[Saved data entries]
-- Begin --
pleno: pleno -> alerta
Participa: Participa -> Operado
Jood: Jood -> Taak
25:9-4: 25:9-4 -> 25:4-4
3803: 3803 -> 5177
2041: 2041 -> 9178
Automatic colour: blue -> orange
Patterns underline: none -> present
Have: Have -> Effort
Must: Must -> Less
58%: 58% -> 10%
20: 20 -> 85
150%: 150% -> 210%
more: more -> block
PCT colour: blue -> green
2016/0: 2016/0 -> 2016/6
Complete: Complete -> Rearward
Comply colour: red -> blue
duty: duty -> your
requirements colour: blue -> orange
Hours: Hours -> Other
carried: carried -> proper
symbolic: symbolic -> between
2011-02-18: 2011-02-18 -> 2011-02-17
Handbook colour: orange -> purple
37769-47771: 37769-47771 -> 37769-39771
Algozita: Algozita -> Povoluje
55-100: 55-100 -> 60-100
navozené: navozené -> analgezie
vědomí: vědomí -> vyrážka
-- End --
**Exercise brief:**
Copy out every line of the entries above, unchanged and in the same order.

**Result of the task:**
pleno: pleno -> alerta
Participa: Participa -> Operado
Jood: Jood -> Taak
25:9-4: 25:9-4 -> 25:4-4
3803: 3803 -> 5177
2041: 2041 -> 9178
Automatic colour: blue -> orange
Patterns underline: none -> present
Have: Have -> Effort
Must: Must -> Less
58%: 58% -> 10%
20: 20 -> 85
150%: 150% -> 210%
more: more -> block
PCT colour: blue -> green
2016/0: 2016/0 -> 2016/6
Complete: Complete -> Rearward
Comply colour: red -> blue
duty: duty -> your
requirements colour: blue -> orange
Hours: Hours -> Other
carried: carried -> proper
symbolic: symbolic -> between
2011-02-18: 2011-02-18 -> 2011-02-17
Handbook colour: orange -> purple
37769-47771: 37769-47771 -> 37769-39771
Algozita: Algozita -> Povoluje
55-100: 55-100 -> 60-100
navozené: navozené -> analgezie
vědomí: vědomí -> vyrážka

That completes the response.